FAQ
- How does indexing work at infotiger?
- Is there any extended search syntax?
- And how can I filter results even more?
- How can I submit my URL for indexing?
- What about the similarity search?
- How do I know that infotiger is visiting my site?
- Is infotiger reachable via TOR (.onion) networks?
How does indexing work at infotiger?
Text search engine
At the moment, infotiger is a text only search engine, covering two languages (English+German) in two seperate indexes.
Pre-processing
Prior to indexing text crawled from websites, a few pre-processing steps are done. The same pre-processing is also applied to every search query, before sending the query to the index.
Tokenizing
In a first step, the "words" in a text or search query are separated, usually at charaters as " " or ".". E.g. "de.wikipedia.org" would be split into three words "de" "wikipedia" "org".
Stopword removal
After tokenizing, the (language dependent) stopwords are removed, as there is very little information in these, e.g. "in", "have", "do", etc. would not be indexed, and are not searchable, but will still appear in the results and snipplets.
Stemming
Finally, stemming algorithms are applied, so e.g. "fishing", "fished", and "fisher" would all be stemmed to "fish".
Similarity index
Besides the classical
Is there any extended search syntax?
The art of phrasing queries :)
Boolean search
By default, search terms are treated as "OR", so
Occam's razor
is identical to:
Occam's OR razor
if you want all of your search terms in a page, you could try:
Occam's AND razor
or even:
(occham's AND razor) OR (Ockhams AND Rasiermesser)
Search for full phrases
surround your phrase by quotation marks '"'
"Latin lex parsimoniae"
Site search
you may search restrict your search to a particular site:
site:de.wikipedia.org
or even search within that site:
site:de.wikipedia.org AND "Ockhams razor"

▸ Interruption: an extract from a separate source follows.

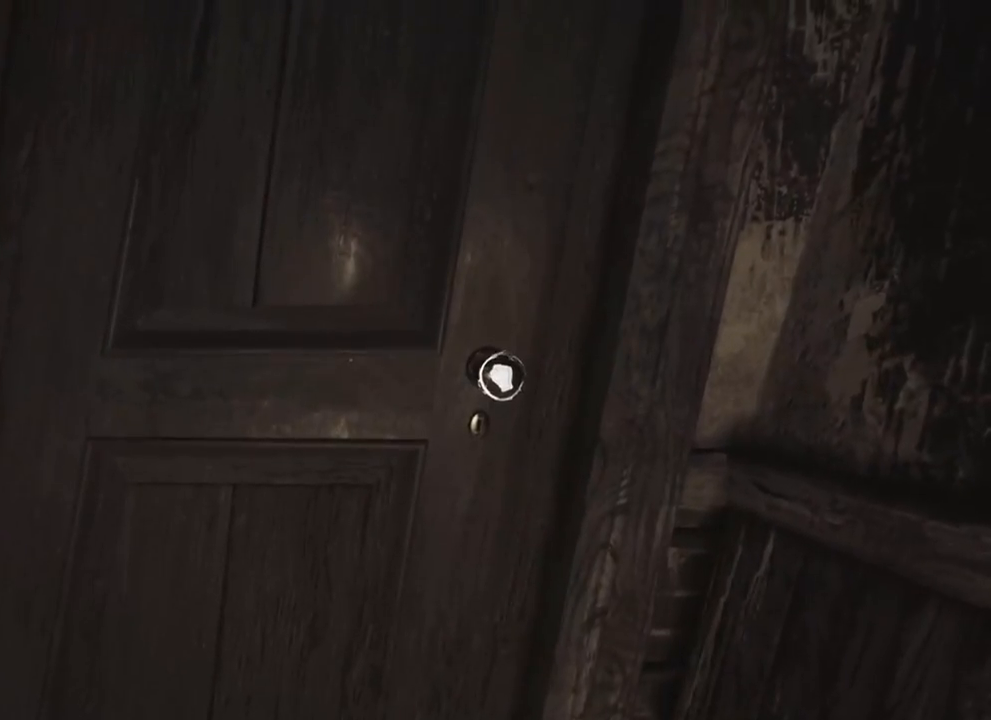
{"keys": [], "events": []}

And how can I filter results even more?
With infotiger you have the possibility to narrow down the results of your search in a variety of ways.
Filter by language
As our search index is language dependent, you have to decide in which index to search. The language for displaying the web pages in the browser is preset, which in most cases corresponds to your national language. If you want to search in our English/German index, you could set the language for the search query accordingly in the drop-down menu.
Filter by publication date
If a web page has a valid publication date, it will be displayed together with the search result. In order to limit the result set to a period of time, you can set this using the corresponding drop-down menu below the input box. Please note: pages without a publication date will not be displayed when applying this filter.
Filter by TigeRank
TigeRank is a ranking for web pages, which assigns higher ranks to popular pages. The procedure is based on the well-known PageRank algorithm, but not identical to it. You can, for example, restrict the results to the top 5% ranked pages, so that only results from pages are displayed, that are among the top 5% of the pages rated highest by TigeRank.

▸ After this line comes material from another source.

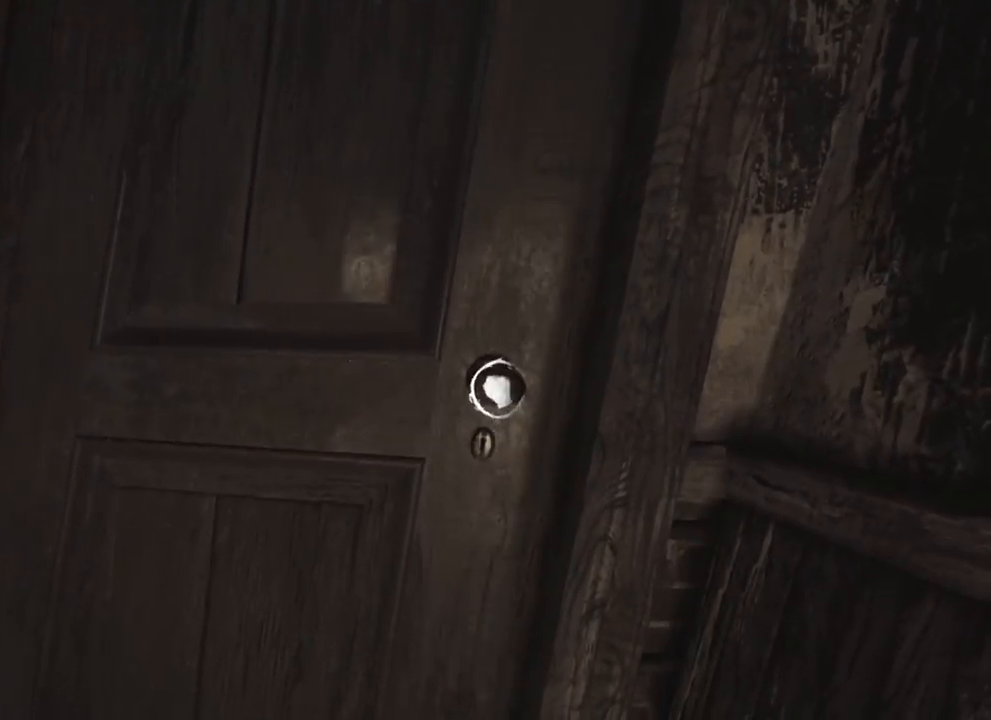
{"keys": [], "events": []}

What about the similarity search?
Similarity search
Where can I submit my URL for indexing?
You may submit your URL or site to the infotiger index at our add url page. Currently only pages in English or German language do have a chance to make their way into the index.
How do I know that infotiger is visiting my website?
Infotiger visits web pages to index them. If you run a website yourself, read more about our web crawler here.
Is infotiger reachable via TOR (.onion) networks?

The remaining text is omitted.